Exact copies of the records below are needed, free of pictures.

Data extracts:
|---|

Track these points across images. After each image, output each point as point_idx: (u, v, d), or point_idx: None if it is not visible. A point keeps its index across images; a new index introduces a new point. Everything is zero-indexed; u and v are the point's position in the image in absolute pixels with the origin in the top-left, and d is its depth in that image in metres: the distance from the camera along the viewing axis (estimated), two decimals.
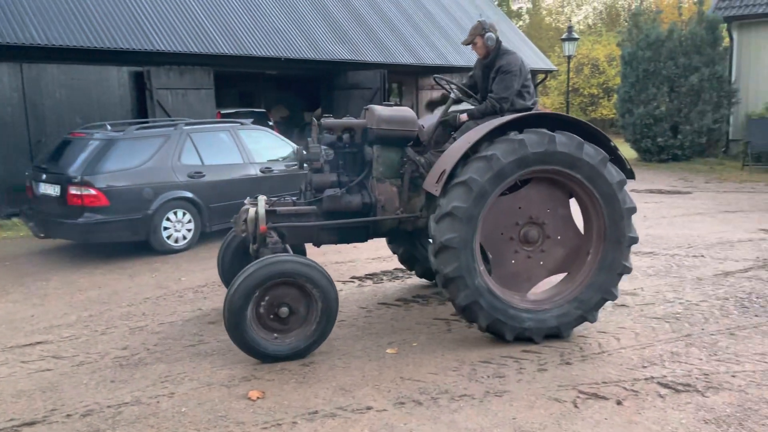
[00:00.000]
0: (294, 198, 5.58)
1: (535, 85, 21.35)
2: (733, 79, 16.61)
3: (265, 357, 4.50)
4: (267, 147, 9.38)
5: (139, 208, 7.78)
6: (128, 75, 12.21)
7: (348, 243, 5.55)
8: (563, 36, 21.00)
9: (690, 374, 4.21)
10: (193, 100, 12.89)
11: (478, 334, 4.98)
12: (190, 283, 6.73)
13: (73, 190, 7.54)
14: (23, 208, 8.46)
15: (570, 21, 30.22)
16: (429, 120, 5.78)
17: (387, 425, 3.64)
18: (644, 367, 4.35)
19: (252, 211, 5.12)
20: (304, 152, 5.27)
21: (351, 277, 6.74)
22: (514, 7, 44.06)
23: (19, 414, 3.88)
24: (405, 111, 5.34)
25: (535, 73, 20.70)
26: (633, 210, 4.80)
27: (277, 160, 9.26)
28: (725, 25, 16.51)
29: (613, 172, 4.69)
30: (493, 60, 5.33)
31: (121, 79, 12.12)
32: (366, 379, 4.24)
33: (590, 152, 4.61)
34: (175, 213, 8.08)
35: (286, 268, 4.43)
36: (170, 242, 8.06)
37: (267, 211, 5.13)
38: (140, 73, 12.21)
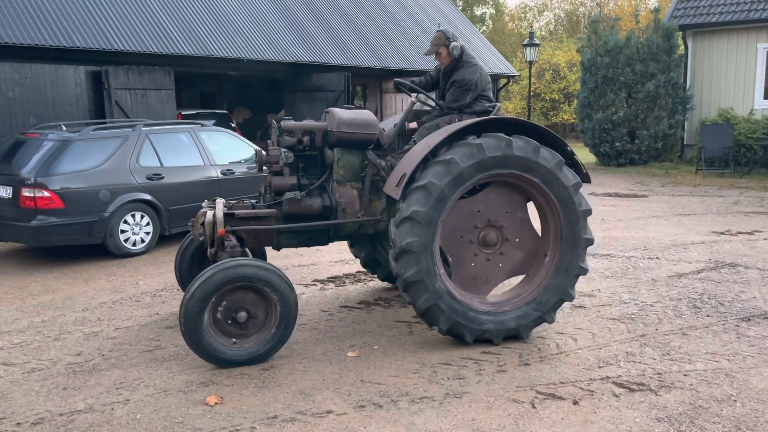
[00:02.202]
0: (253, 201, 5.52)
1: (498, 90, 21.63)
2: (687, 85, 17.09)
3: (223, 362, 4.43)
4: (228, 149, 9.27)
5: (96, 210, 7.59)
6: (85, 74, 11.92)
7: (308, 246, 5.51)
8: (525, 42, 21.33)
9: (644, 374, 4.30)
10: (153, 101, 12.67)
11: (439, 336, 5.00)
12: (147, 287, 6.60)
13: (26, 192, 7.32)
14: None
15: (532, 27, 30.68)
16: (390, 123, 5.80)
17: (347, 429, 3.63)
18: (600, 367, 4.43)
19: (210, 214, 5.05)
20: (264, 154, 5.23)
21: (313, 280, 6.70)
22: (478, 12, 44.54)
23: None
24: (365, 114, 5.32)
25: (497, 78, 20.98)
26: (588, 212, 4.89)
27: (238, 162, 9.16)
28: (680, 33, 16.99)
29: (568, 176, 4.76)
30: (453, 69, 5.40)
31: (77, 79, 11.82)
32: (326, 383, 4.22)
33: (546, 156, 4.68)
34: (133, 215, 7.91)
35: (243, 272, 4.36)
36: (128, 245, 7.89)
37: (225, 214, 5.07)
38: (98, 72, 11.94)
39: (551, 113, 29.97)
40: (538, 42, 21.78)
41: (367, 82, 18.25)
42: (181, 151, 8.63)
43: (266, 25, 15.24)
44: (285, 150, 5.21)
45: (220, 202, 5.23)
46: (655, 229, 9.17)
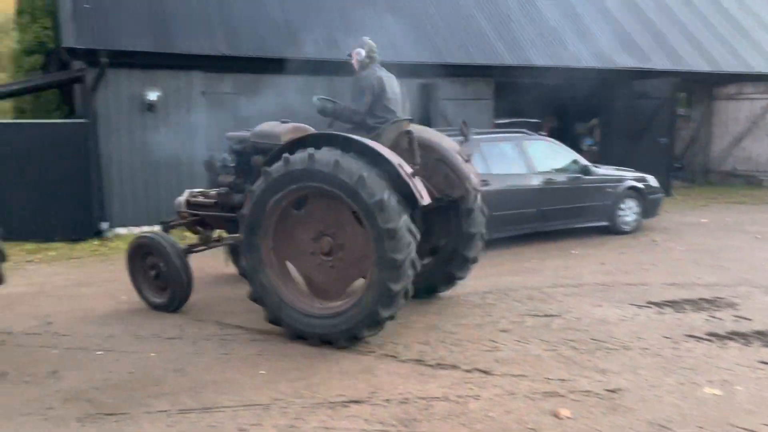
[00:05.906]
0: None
1: None
2: None
3: (154, 306, 6.23)
4: (550, 157, 9.30)
5: None
6: (417, 86, 13.02)
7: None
8: None
9: None
10: (472, 110, 13.28)
11: None
12: (473, 289, 6.84)
13: None
14: None
15: None
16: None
17: None
18: None
19: (177, 200, 6.77)
20: (209, 159, 6.56)
21: (647, 302, 6.25)
22: None
23: (346, 392, 4.32)
24: (273, 126, 5.95)
25: None
26: (393, 232, 4.72)
27: (563, 170, 9.17)
28: None
29: (374, 191, 4.73)
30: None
31: (411, 91, 12.97)
32: (686, 419, 3.87)
33: (348, 169, 4.77)
34: None
35: (140, 241, 6.26)
36: None
37: (186, 200, 6.68)
38: (428, 84, 12.93)
39: None
40: None
41: (694, 88, 16.57)
42: (506, 159, 8.90)
43: (587, 30, 14.82)
44: (226, 155, 6.32)
45: (187, 191, 6.81)
46: None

|---|

Result of this exercise:
Track these points across images. After each image, output each point as point_idx: (u, v, d), or point_idx: None if it is not visible. A point keeps its index across images; a new index introduces a new point. Everything is zero-indexed; u and v are the point's position in the image in absolute pixels with the origin in the top-left, and d is its depth in that image in metres: the distance from the camera along the viewing axis (estimated), two decimals.
[00:00.000]
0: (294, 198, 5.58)
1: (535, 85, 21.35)
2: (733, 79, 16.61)
3: (265, 357, 4.50)
4: (267, 147, 9.38)
5: (139, 208, 7.78)
6: (128, 75, 12.21)
7: (348, 243, 5.55)
8: (563, 36, 21.00)
9: (690, 374, 4.21)
10: (193, 100, 12.89)
11: (478, 334, 4.98)
12: (190, 283, 6.73)
13: (73, 190, 7.54)
14: (23, 208, 8.46)
15: (570, 21, 30.22)
16: (429, 120, 5.78)
17: (387, 425, 3.64)
18: (644, 367, 4.35)
19: (252, 211, 5.12)
20: (304, 152, 5.27)
21: (351, 277, 6.74)
22: (514, 7, 44.06)
23: (19, 414, 3.88)
24: (405, 111, 5.34)
25: (535, 73, 20.70)
26: (633, 210, 4.80)
27: (277, 160, 9.26)
28: (725, 25, 16.51)
29: (613, 172, 4.69)
30: (493, 60, 5.33)
31: (121, 79, 12.12)
32: (366, 379, 4.24)
33: (590, 152, 4.61)
34: (175, 213, 8.08)
35: (286, 268, 4.43)
36: (170, 242, 8.06)
37: (267, 211, 5.13)
38: (140, 73, 12.21)
[00:02.202]
0: (253, 201, 5.52)
1: (498, 90, 21.63)
2: (687, 85, 17.09)
3: (223, 362, 4.43)
4: (228, 149, 9.27)
5: (96, 210, 7.59)
6: (85, 74, 11.92)
7: (308, 246, 5.51)
8: (525, 42, 21.33)
9: (644, 374, 4.30)
10: (153, 101, 12.67)
11: (439, 336, 5.00)
12: (147, 287, 6.60)
13: (26, 192, 7.32)
14: None
15: (532, 27, 30.68)
16: (390, 123, 5.80)
17: (347, 429, 3.63)
18: (600, 367, 4.43)
19: (210, 214, 5.05)
20: (264, 154, 5.23)
21: (313, 280, 6.70)
22: (478, 12, 44.54)
23: None
24: (365, 114, 5.32)
25: (497, 78, 20.98)
26: (588, 212, 4.89)
27: (238, 162, 9.16)
28: (680, 33, 16.99)
29: (568, 176, 4.76)
30: (453, 69, 5.40)
31: (77, 79, 11.82)
32: (326, 383, 4.22)
33: (546, 156, 4.68)
34: (133, 215, 7.91)
35: (243, 272, 4.36)
36: (128, 245, 7.89)
37: (225, 214, 5.07)
38: (98, 72, 11.94)
39: (551, 113, 29.97)
40: (538, 42, 21.78)
41: (367, 82, 18.25)
42: (181, 151, 8.63)
43: (266, 25, 15.24)
44: (285, 150, 5.21)
45: (220, 202, 5.23)
46: (655, 229, 9.17)
[00:05.906]
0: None
1: None
2: None
3: (154, 306, 6.23)
4: (550, 157, 9.30)
5: None
6: (417, 86, 13.02)
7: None
8: None
9: None
10: (472, 110, 13.28)
11: None
12: (473, 289, 6.84)
13: None
14: None
15: None
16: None
17: None
18: None
19: (177, 200, 6.77)
20: (209, 159, 6.56)
21: (647, 302, 6.25)
22: None
23: (346, 392, 4.32)
24: (273, 126, 5.95)
25: None
26: (393, 232, 4.72)
27: (563, 170, 9.17)
28: None
29: (374, 191, 4.73)
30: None
31: (411, 91, 12.97)
32: (686, 419, 3.87)
33: (348, 169, 4.77)
34: None
35: (140, 241, 6.26)
36: None
37: (186, 200, 6.68)
38: (428, 84, 12.93)
39: None
40: None
41: (694, 88, 16.57)
42: (506, 159, 8.90)
43: (587, 30, 14.82)
44: (226, 155, 6.32)
45: (187, 191, 6.81)
46: None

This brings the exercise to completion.